Images of plotted data

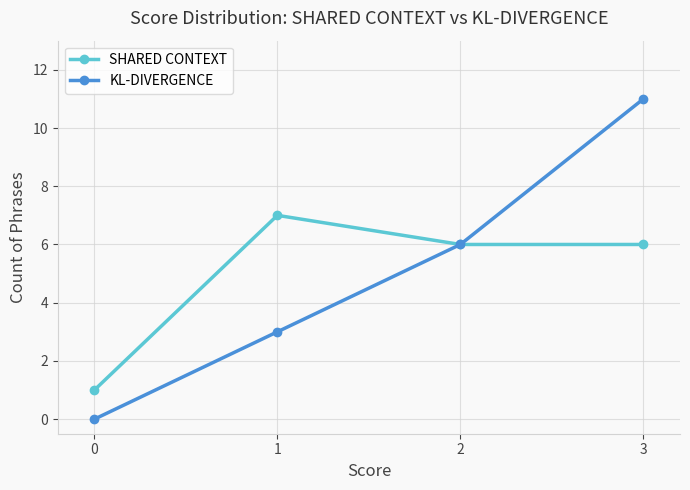

Is the value of SHARED CONTEXT at 2 greater than the value of KL-DIVERGENCE at 1?

Yes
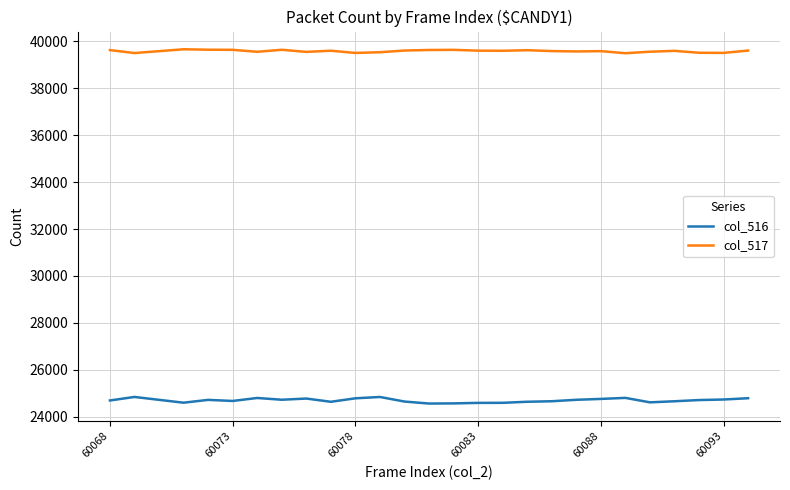

What is the maximum value shown in the chart?

39659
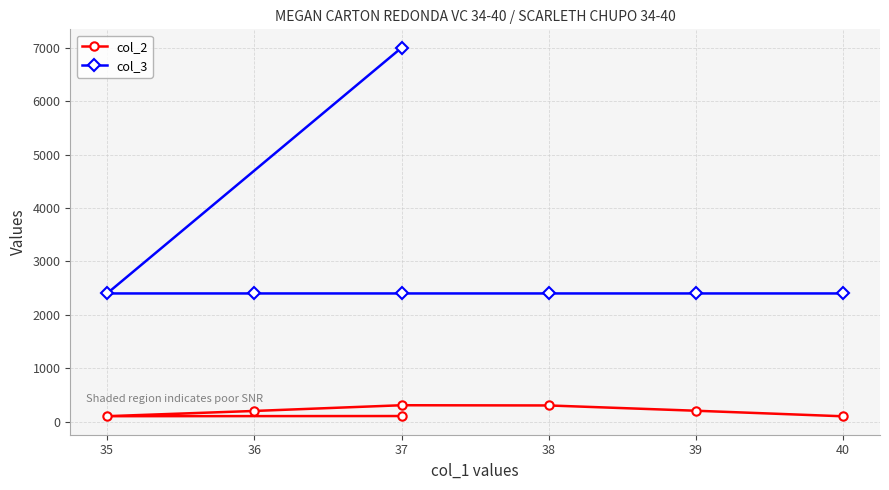

Is it true that col_3 equals 2400 at 36?

True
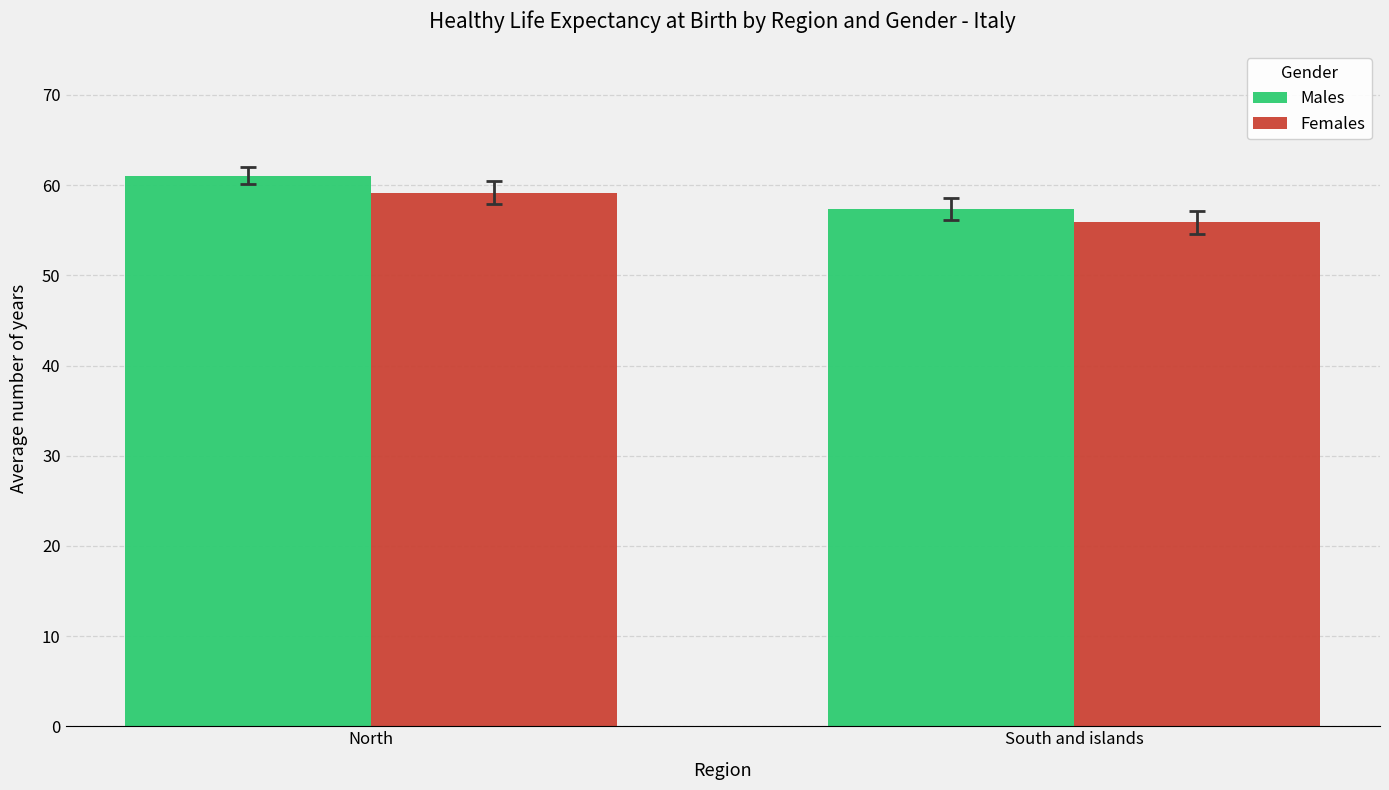

Does the chart contain stacked bars?

No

→ EXERCISE OBJECTIVE
Reproduce every item above word for word, leaving the pictures out of your answer.

→ ANSWER
Is the value of SHARED CONTEXT at 2 greater than the value of KL-DIVERGENCE at 1?

Yes

What is the maximum value shown in the chart?

39659

Is it true that col_3 equals 2400 at 36?

True

Does the chart contain stacked bars?

No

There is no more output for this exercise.